(Data entries)
+-------+

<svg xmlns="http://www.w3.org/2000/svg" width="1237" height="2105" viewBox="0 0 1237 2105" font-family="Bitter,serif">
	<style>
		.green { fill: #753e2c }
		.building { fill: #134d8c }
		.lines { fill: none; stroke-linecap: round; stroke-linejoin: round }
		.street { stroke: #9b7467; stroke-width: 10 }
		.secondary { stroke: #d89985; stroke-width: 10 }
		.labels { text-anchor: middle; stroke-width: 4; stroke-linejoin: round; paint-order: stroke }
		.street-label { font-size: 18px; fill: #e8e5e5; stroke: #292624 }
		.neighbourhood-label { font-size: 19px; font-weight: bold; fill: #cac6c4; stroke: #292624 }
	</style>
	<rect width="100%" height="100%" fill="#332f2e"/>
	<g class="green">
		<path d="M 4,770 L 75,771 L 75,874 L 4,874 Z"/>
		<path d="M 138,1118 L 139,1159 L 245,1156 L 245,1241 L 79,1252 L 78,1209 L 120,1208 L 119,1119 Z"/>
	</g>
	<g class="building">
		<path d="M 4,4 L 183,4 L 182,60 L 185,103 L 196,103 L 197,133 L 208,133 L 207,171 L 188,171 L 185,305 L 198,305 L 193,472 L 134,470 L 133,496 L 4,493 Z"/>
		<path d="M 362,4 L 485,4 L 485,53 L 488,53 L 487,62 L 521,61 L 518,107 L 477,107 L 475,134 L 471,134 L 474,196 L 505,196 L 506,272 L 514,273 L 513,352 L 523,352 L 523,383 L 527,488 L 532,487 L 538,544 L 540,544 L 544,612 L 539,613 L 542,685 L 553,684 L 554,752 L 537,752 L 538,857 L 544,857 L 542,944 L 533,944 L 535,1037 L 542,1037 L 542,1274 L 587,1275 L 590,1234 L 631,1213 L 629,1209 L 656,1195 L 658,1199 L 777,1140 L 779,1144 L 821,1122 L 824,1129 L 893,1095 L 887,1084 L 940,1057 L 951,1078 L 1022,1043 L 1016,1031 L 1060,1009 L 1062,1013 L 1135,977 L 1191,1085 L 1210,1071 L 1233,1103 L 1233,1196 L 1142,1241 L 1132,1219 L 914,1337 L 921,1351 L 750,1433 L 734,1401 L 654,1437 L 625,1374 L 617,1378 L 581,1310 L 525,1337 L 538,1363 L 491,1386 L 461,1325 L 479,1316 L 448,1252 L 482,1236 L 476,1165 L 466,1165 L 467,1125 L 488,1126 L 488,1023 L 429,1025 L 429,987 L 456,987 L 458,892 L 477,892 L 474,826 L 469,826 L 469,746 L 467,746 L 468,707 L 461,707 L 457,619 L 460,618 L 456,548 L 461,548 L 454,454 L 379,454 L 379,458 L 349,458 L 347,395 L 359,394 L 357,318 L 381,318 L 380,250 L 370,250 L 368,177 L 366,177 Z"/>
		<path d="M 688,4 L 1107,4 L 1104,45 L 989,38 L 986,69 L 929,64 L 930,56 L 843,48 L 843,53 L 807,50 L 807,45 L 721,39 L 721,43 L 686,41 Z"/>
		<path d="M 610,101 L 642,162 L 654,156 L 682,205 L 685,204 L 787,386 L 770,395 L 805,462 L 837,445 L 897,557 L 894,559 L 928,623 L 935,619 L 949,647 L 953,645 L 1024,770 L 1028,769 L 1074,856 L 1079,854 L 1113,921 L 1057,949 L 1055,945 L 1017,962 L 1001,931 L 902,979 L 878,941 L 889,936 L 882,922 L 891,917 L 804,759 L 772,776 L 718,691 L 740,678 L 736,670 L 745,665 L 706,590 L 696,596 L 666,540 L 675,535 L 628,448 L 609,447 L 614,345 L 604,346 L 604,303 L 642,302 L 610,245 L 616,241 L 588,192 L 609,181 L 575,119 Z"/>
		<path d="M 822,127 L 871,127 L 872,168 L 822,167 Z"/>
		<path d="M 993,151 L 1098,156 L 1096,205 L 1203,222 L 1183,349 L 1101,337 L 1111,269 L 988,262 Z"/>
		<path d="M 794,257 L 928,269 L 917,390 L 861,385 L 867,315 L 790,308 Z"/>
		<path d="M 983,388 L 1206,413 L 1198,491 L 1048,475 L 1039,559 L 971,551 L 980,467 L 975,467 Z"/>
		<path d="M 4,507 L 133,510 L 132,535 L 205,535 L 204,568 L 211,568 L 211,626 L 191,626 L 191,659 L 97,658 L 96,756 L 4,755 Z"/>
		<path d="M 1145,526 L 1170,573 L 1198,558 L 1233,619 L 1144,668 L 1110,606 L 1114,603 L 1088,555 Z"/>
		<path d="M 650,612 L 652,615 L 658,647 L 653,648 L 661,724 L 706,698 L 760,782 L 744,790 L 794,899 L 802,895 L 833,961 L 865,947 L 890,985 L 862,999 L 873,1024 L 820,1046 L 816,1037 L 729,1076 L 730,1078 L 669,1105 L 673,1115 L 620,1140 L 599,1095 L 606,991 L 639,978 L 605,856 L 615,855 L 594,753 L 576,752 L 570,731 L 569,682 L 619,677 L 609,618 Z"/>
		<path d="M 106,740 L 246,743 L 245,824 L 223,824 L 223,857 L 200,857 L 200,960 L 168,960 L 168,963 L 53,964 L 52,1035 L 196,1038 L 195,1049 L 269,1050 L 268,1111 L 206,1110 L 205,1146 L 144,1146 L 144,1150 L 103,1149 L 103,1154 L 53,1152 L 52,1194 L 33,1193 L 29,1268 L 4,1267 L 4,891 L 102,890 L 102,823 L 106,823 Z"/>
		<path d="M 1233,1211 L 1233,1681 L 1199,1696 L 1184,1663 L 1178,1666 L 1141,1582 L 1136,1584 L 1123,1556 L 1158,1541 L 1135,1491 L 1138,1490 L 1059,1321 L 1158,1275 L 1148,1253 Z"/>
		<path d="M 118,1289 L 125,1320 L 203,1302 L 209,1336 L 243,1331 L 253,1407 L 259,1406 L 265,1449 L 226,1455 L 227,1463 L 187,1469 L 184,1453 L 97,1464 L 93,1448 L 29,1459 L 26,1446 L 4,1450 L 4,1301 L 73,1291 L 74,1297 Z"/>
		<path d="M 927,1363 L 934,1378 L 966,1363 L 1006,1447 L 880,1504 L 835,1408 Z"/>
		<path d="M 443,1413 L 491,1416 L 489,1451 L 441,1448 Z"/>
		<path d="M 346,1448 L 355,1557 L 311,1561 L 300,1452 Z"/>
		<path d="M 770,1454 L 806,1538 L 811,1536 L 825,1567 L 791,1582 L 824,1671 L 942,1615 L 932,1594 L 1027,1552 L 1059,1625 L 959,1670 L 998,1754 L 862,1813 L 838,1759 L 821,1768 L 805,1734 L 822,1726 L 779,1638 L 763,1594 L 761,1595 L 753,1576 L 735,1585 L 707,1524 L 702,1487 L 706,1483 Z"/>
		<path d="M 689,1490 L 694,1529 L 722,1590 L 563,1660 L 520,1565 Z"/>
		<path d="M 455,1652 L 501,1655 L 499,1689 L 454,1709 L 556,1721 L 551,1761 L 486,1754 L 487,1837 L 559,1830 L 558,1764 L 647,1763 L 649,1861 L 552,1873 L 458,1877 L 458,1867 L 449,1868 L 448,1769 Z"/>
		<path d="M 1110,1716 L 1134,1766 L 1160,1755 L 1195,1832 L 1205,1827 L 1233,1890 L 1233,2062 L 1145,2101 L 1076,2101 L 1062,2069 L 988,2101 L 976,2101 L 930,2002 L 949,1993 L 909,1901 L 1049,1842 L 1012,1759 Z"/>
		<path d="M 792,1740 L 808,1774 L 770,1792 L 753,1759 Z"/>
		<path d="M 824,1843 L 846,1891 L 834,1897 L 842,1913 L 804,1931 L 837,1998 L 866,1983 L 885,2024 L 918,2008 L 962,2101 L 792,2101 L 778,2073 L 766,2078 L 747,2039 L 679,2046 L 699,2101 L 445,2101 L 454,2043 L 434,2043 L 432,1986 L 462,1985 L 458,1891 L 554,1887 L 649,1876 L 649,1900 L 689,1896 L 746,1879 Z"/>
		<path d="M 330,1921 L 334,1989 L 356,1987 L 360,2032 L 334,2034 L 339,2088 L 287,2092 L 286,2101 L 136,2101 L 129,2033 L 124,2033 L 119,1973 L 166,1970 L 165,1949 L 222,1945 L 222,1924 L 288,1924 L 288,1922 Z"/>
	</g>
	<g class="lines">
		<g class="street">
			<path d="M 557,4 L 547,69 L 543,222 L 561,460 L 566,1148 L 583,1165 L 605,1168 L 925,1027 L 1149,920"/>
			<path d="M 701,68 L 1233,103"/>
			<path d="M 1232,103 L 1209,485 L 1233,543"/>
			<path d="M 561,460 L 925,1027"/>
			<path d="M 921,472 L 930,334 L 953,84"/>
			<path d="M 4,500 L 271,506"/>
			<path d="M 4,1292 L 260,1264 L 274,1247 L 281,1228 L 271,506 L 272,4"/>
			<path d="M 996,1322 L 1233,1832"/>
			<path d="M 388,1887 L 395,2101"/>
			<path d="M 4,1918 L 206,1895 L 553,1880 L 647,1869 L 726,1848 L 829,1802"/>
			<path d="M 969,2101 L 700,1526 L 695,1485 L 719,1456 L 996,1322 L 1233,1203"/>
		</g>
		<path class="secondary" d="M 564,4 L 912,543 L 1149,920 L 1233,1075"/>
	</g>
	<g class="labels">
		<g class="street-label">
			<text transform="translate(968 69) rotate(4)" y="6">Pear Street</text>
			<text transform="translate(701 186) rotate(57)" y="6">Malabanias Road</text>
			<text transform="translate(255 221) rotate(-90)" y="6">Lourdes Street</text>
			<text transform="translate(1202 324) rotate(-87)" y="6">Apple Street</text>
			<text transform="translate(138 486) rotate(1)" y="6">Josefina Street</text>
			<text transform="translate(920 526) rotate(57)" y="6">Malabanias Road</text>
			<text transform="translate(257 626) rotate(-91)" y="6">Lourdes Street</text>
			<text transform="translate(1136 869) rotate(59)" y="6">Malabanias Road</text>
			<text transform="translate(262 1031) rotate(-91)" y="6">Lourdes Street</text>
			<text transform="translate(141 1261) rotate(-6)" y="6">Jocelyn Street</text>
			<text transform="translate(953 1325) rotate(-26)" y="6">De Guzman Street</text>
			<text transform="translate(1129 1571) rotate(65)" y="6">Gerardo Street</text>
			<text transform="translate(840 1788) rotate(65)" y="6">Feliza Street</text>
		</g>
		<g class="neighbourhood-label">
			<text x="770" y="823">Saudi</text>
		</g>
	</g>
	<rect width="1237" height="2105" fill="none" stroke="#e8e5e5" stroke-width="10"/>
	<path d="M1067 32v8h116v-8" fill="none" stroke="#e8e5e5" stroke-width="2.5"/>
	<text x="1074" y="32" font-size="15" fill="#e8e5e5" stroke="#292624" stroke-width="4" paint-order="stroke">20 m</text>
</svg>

+-------+

### PROBLEM REQUIREMENTS
Where a line above includes "lines", copy that line.

### TASK ANSWER
		.lines { fill: none; stroke-linecap: round; stroke-linejoin: round }
	<g class="lines">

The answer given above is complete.